The charities have also reaped significant donations from local businesses. Cumberland Packing, which has received state-issued tax subsidies to keep producing Sweet’N Low at the Brooklyn Navy Yard, is a donor, as is the local franchisee for the Applebee’s restaurant chain, Zane Tankel.
He took my arm and twisted it off — yeah, he more than asked me, he kept coming at me, until finally I said yes,” said Mr. Tankel, adding that he was an admirer of Mr. Markowitz.
Mr. Tankel, his company and his family have given at least $135,000 to the charities.
Mr. Tankel has a restaurant in Bedford-Stuyvesant at a mall called Restoration Plaza, which has benefited from $2.5 million in city subsidies, including $900,000 at the direction of Mr. Markowitz’s office. But Mr. Tankel said he did not feel that the pressure from Mr. Markowitz was unseemly. “I have never gotten a favor from Marty,” Mr. Tankel said.
Forest City Ratner Companies, which is building the Atlantic Yards complex, has long relied on Mr. Markowitz’s backing for the huge project in the face of neighborhood opposition. Forest City is one of the biggest contributors to Mr. Markowitz’s charities, having given approximately $1.7 million.
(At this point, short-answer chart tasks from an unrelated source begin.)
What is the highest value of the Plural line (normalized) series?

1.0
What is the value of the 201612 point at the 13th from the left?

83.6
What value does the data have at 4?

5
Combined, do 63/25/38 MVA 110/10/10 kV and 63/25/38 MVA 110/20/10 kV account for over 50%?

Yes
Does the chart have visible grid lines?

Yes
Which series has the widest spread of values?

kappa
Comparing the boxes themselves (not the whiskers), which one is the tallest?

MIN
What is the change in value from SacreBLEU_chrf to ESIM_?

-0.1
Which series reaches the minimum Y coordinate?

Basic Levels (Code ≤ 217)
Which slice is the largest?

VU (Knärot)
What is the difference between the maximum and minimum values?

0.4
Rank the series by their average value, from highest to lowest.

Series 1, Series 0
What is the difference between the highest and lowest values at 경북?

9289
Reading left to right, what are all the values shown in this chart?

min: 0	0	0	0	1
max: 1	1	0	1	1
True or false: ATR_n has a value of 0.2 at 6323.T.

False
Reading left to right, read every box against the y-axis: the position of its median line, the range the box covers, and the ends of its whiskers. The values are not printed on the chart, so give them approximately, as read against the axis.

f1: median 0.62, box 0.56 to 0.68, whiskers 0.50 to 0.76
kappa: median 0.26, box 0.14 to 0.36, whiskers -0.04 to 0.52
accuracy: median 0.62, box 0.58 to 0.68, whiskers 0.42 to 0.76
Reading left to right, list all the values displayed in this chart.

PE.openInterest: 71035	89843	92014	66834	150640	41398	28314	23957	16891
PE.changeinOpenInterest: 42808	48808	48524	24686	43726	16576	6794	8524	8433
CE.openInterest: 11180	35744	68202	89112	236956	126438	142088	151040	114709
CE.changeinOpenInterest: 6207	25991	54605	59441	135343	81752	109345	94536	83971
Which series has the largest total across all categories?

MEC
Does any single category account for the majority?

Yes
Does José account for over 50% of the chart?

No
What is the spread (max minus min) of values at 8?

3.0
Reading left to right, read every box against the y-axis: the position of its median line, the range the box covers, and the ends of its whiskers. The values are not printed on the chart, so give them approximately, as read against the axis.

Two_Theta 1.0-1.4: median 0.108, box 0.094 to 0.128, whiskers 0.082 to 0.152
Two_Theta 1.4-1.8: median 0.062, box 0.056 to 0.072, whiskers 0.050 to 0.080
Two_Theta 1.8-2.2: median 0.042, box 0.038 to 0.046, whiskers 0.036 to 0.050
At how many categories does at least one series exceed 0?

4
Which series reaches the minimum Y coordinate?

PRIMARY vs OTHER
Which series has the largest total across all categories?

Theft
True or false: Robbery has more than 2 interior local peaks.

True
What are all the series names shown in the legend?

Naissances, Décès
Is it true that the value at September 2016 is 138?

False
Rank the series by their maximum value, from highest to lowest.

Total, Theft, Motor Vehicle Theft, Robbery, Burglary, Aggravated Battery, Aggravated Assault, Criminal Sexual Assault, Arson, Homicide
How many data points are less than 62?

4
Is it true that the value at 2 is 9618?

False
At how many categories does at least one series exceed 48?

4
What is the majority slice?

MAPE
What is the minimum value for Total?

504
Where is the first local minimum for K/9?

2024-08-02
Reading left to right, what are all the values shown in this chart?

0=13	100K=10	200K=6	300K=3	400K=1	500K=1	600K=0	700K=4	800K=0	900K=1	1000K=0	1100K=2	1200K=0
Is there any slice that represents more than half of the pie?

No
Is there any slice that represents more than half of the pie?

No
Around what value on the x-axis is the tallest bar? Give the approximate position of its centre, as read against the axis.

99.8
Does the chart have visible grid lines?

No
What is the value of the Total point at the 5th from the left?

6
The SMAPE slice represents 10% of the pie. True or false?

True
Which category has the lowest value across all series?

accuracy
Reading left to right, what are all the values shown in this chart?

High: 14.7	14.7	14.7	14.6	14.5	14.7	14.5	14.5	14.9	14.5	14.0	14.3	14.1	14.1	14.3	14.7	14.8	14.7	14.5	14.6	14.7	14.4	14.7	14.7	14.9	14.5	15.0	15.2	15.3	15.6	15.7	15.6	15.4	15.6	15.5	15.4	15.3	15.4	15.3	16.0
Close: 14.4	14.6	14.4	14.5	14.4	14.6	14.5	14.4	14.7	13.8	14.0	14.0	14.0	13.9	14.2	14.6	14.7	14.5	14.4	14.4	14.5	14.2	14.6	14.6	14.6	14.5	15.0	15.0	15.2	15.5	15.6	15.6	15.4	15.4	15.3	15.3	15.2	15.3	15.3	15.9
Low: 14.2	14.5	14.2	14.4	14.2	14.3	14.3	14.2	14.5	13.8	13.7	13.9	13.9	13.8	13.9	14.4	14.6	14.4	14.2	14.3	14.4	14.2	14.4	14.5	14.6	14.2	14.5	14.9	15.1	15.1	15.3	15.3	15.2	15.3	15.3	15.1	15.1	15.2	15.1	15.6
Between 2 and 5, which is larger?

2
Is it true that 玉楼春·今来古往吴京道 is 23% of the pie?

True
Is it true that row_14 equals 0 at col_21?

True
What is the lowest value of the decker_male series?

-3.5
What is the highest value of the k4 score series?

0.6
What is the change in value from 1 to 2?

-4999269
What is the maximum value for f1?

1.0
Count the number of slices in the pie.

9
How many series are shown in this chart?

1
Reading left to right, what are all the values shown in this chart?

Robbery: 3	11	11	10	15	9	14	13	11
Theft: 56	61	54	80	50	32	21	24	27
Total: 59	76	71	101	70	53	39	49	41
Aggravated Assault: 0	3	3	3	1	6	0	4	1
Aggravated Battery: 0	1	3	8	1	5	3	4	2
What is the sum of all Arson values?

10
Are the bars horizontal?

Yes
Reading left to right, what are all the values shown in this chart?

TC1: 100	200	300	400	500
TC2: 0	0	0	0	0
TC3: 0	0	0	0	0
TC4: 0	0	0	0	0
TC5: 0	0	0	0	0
“Sometimes, the borough president in his advocacy has blurred the lines between the role of private industry and government,” Councilwoman Letitia James of Brooklyn, an opponent of the project, said. “He is taking advantage of a loophole in the law.”
Mr. Markowitz, who has not yet decided whether to retire from politics or to run for mayor in 2013, called such criticism absurd.
I have everything that I could have,” he said during an interview. “I don’t need anything. I don’t need any of you! I have done this. I loved it. You could raise all the issues you want — the people in Brooklyn know me. You don’t understand that. They know me.”